▶ **Instructions to follow**: Extract every line from the listing below that contains the string "lowest", and reproduce each one in full.

▶ **Study material**:
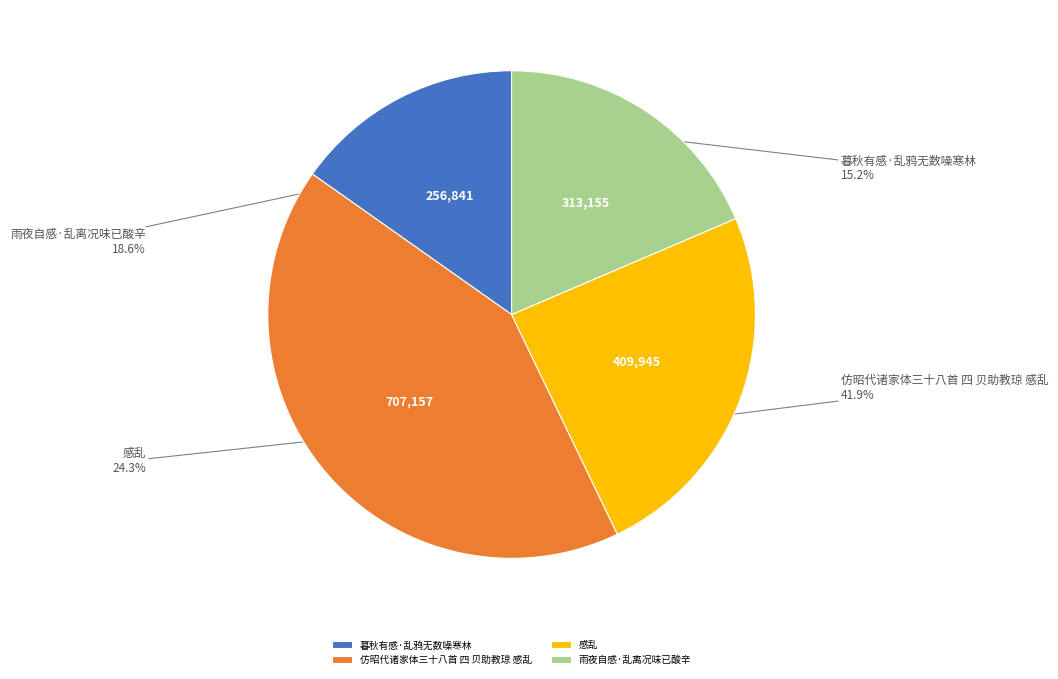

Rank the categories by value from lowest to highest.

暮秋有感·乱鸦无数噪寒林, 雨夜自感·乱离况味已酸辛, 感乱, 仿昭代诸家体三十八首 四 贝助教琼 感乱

--

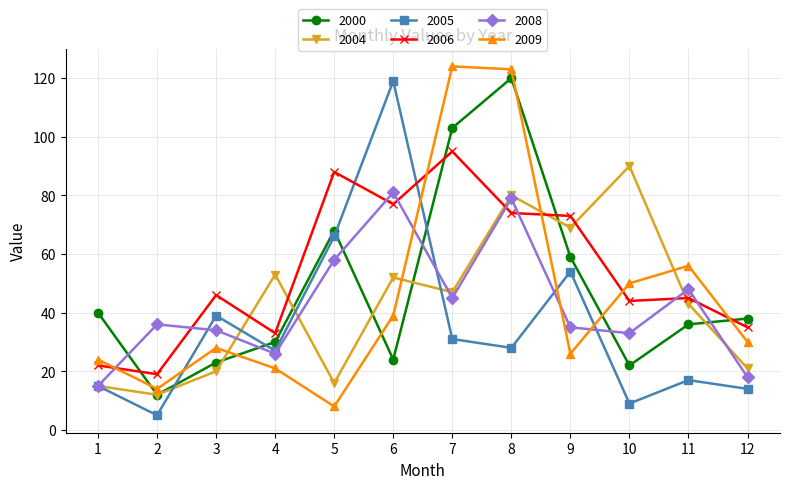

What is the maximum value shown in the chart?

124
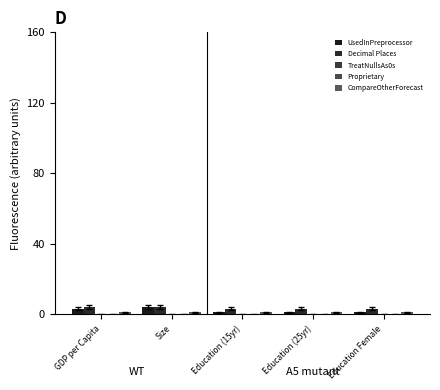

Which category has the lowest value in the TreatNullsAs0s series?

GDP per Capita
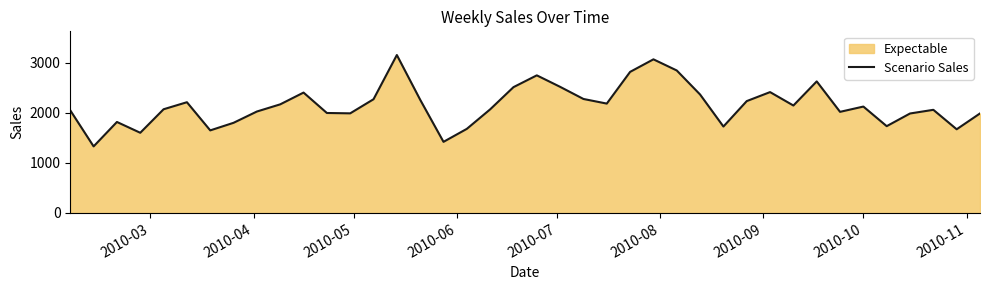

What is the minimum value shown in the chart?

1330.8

▶ **Written response**:
Rank the categories by value from lowest to highest.
Which category has the lowest value in the TreatNullsAs0s series?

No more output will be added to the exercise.